If you want rapid-fire bursts, the T3 may not be for you. It tops out at 3 frames per second for JPEGs—sluggish even for this class—up to card capacity. The rate slows to 2 fps for up to 5 RAW images, or 0.8 fps for one RAW + JPEG shot. Burst performance is almost always best when capturing JPEGs alone, since these smaller files write faster to a memory card. Competition? The Pentax K-r, at 6 fps, is much quicker, but tops out at 25 JPEGs or 12 RAW. So while the K-r rules for RAW shooters, if you want longer bursts, the T3’s nearly unlimited JPEGs might serve you better. While we would’ve liked a faster burst speed, for the shooters this camera is aimed at, the T3’s speedy AF will be more of a boon.
It would’ve been nice for Canon to have included full HD video capture as it does in all its other DSLRs, although for casual video capture, 720p should be fine for most users. We also wish that Canon made the custom-functions menu more prominent, as on its higher-end models. Again, entry-level DSLR users may be less prone to customizing their cameras, but that’s no reason to make the custom functions harder to find.
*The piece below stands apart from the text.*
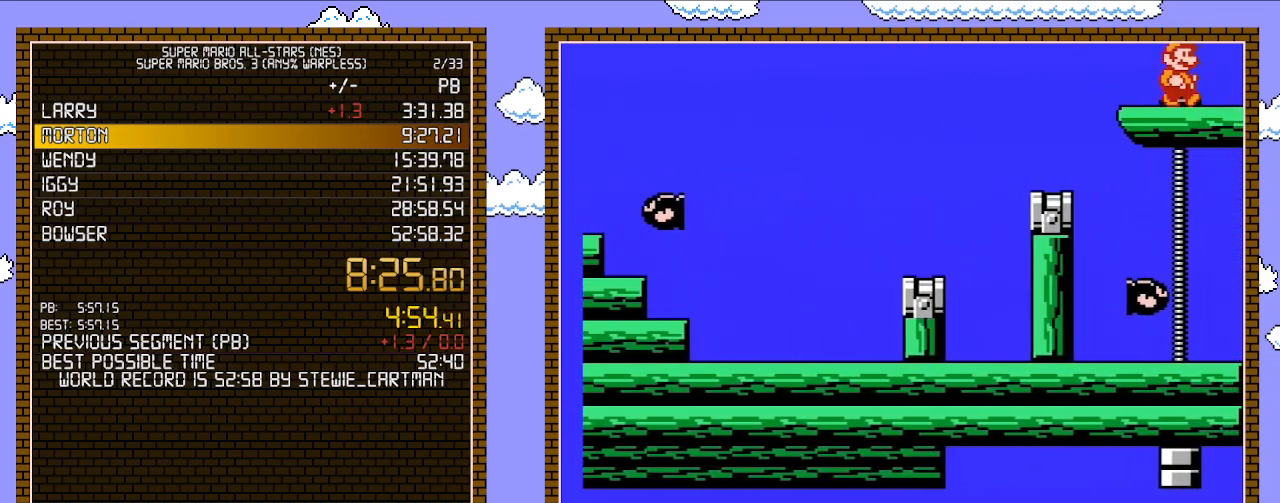
{"buttons": ["DPAD_RIGHT"], "events": []}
The Rebel T3 is a very attractively priced entry-level DSLR that provides solid performance and value. Its resolving power, low noise, relatively speedy AF, and well-designed controls should help ease novice shooters into the world of DSLRs.
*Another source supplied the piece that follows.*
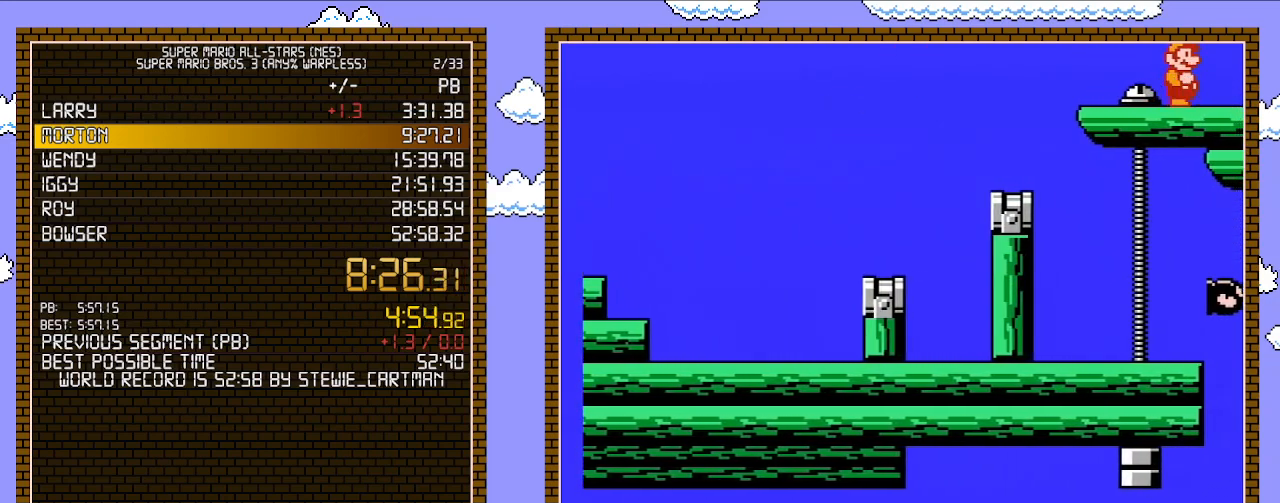
{"buttons": ["DPAD_RIGHT"], "events": [[133, "DPAD_RIGHT", "up"], [167, "DPAD_RIGHT", "down"]]}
Indeed, the T3’s strengths make the case for DSLR performance over the convenience of an ILC’s smaller size. While its image quality comes close to some of the ILCs on the market, its autofocus still beats the systems found in ILCs once the lights get dim, as is often the case indoors. Its optical viewfinder, while not the best of its kind, is still a more pleasing experience than the EVFs that ILCs use. Finally, the wide array of lenses available from Canon and from third-party lensmakers far outstrips what is currently available for any ILC.
Taking all of these factors into account, we can say without hesitation that the Canon EOS Rebel T3 is a DSLR bargain and a worthy introduction to a full camera system.
Imaging: 12.2MP effective, APS-C-sized, CMOS sensor captures images at 4272x2848 pixels with 14 bits/color in RAW mode.
Storage: SD, SDHC, SDXC. Stores JPEG, CR2 RAW, or RAW + JPEG files. Video: Records up to 1280x720 pixels at 30p fps in MPEG-4 H.264 format with variable average bit rate; built-in monaural microphone; no microphone input; AF same as live view shooting.
Burst rate: Full-sized JPEGs (Fine mode), up to card capacity at 3 fps; RAW, up to 5 shots at 2 fps (14-bit); RAW (14-bit) + JPEG, up to 1 shot at 0.8 fps.
AF system: TTL phase detection with 9 illuminated focus points (all cross-type with single dual-cross at center); single-shot, predictive AI Focus tracking; tested sensitivity down to EV –2 (at ISO 100, f/1.4), although Canon rates sensitivity to EV 0.
Live view: Full-time contrast detection or single-shot phase detection AF with mirror interrupting view momentarily.
Shutter speeds: 1/4000 to 30 sec, plus B (1/3-EV increments); shutter life not rated.
Metering: TTL metering using 63-zone evaluative, centerweighted, and partial (approx. 10% of finder at center); range, 1 to 20 EV (at ISO 100).
ISO range: ISO 100–6400 (in 1-EV increments).
Flash: Built-in pop-up with TTL autoflash GN 30 (ISO 100, feet), covers 17mm lens. viewfinder: Fixed eye-level pentamirror.
LCD: 2.7-in. TFT with 230,000-dot resolution.
Output: Hi-Speed USB 2.0 and mini-HDMI video.
Battery: Rechargeable LP-E10 Li-ion; CIPA rating, 700 shots with optical viewfinder, 220 shots with LCD screen in live view still shooting, approximately 110 min. for video.
Size/weight: 5.1x3.9x3.1 in., 1.10 lb with a card and battery.
Street price: $600 with EF-S 18–55mm f/3.5–5.6 IS II zoom lens.
Viewfinder: Accuracy, 95% (Excellent); Magnification, 0.80X (Very Good).